Growing up in Campbellton, the Dewar brothers admit they didn't appreciate their father's contribution to Canada's history.
Bob Dewar said he knew two things about his dad, Oliver Dewar. He was "tough as nails" and he loved to dance.
"He'd rent a dance hall down the North Shore pavilion, and he'd invite all his friends to the party," Bob said.
Oliver Dewar and his three brothers, Les, Daniel and John, all fought at Vimy Ridge on April 9, 1917.
Oliver was hit by shrapnel during the First World War battle, Daniel was shot in the face and Les was shot in the leg, but unlike 3,598 soldiers who lost their lives, all of the Dewar brothers survived and returned home.
That battle was the first time all Canadian divisions fought together, and it's been seen as a turning point that contributed to the defeat of German forces.
Now, the next generation of brothers — Oliver's sons Bob, Les Jr., Oliver Jr. and Tim — will make the journey to Vimy Ridge, tour the Canadian memorial and walk on the site where their father and uncles fought 100 years ago.
Les Dewar, who was 12 when his father died, said the veteran rarely talked about the 28 months he spent on the battlefront in France and Belgium during the war.
Les wishes he'd asked more questions of his father, who was 33 years older than the siblings' mother.
"I had asked him ... did he ever shoot anybody and he said, 'Well Leslie, I fired my gun but I hoped I never hit anyone," Les said.
"He told me about somebody right beside him getting killed.
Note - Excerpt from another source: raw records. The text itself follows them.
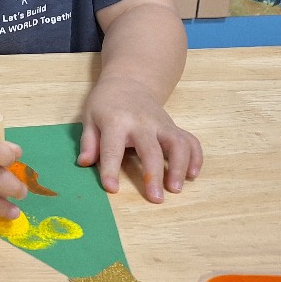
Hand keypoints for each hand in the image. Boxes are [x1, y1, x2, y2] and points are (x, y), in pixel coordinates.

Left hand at [77, 77, 202, 201]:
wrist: (129, 83)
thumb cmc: (105, 104)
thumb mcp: (89, 117)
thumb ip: (88, 141)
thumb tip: (84, 163)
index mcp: (115, 121)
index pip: (112, 147)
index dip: (111, 169)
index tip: (112, 189)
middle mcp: (142, 123)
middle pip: (150, 149)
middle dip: (153, 174)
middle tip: (156, 198)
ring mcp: (162, 124)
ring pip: (177, 144)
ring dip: (179, 167)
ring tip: (175, 188)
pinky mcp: (174, 127)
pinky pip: (191, 141)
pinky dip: (195, 158)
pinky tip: (192, 175)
And just the horrors — what these young boys and young men saw in that war ... it was just brutal and no wonder so many of them had difficulties when they returned home."
Bob Dewar said he too wishes he had asked more questions when he father was alive.
"As you age things like this become more important and more emotional," Bob said. "And for us, it's hit us in the last four or five years.
"We've talked about it more and how blessed we are to have had a father like we had."
Les said the four surviving Dewar brothers will leave next week for Vimy Ridge.
"We believe it's a tribute to our dad and his brothers and sister that if we're able to go, we must go, and luckily the four of us are going."
Bob, who now visits schools talking about the First World War, is afraid younger generations won't know the history of the forces who fought at Vimy Ridge or appreciate their contribution.
"We're also hoping that their legacy won't be forgotten by the generations coming after us, and that's up to us to make sure that they do remember," he said.